In February 2026, Abbas said in an interview with Channel 12 news that Qatar pressured him to join the Netanyahu government.

==Ideology and political views==
Abbas has been stated to be conservative and socially conservative and has opposed pro-LGBT legislation. He has also spoken out in support of conversion therapy for LGBT people. He is frequently referred to as an Islamist. He has lambasted political parties on the Israeli left, saying, "What have I to do with the left? … in religious matters, I'm right-wing" and said that he has more in common with conservative Jewish ultra-Orthodox parties than with socially liberal parties.

In December 2021, Abbas said that "Israel was born as a Jewish state, and it will remain that way". He publicly accepts Israel as a de facto Jewish state and states that it does not practice apartheid. His decision to do so during comments he made at a business conference caused an uproar among some in the Arab public.

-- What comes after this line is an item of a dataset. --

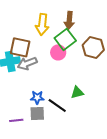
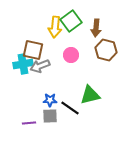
brown arrow: (69, 20) -> (96, 28), moved
green square: (65, 39) -> (71, 21), moved
green triangle: (77, 92) -> (90, 95), size x1.5

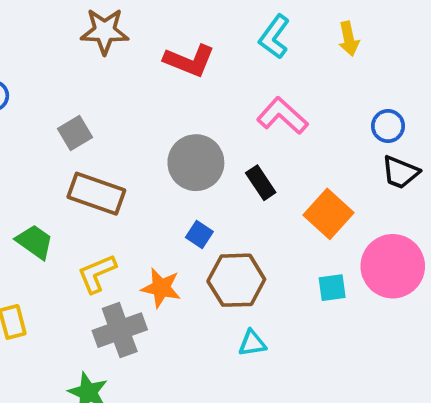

Since the October 7 attacks, Abbas has condemned Hamas multiple times. Abbas described the Hamas-led attacks as "an inhuman and unjustifiable act" and stated that these acts "are not representative of the Palestinian people". In the days following the attacks he called on Hamas and other militant factions to release the hostages, saying "Islamic values command us not to imprison women, children, and elderly people. This humanitarian act must be done immediately".

==Personal life==
Abbas serves as an imam at a mosque near Tiberias. He is married with three children and lives in Maghar; his wife, Yakoot, is a high school English teacher.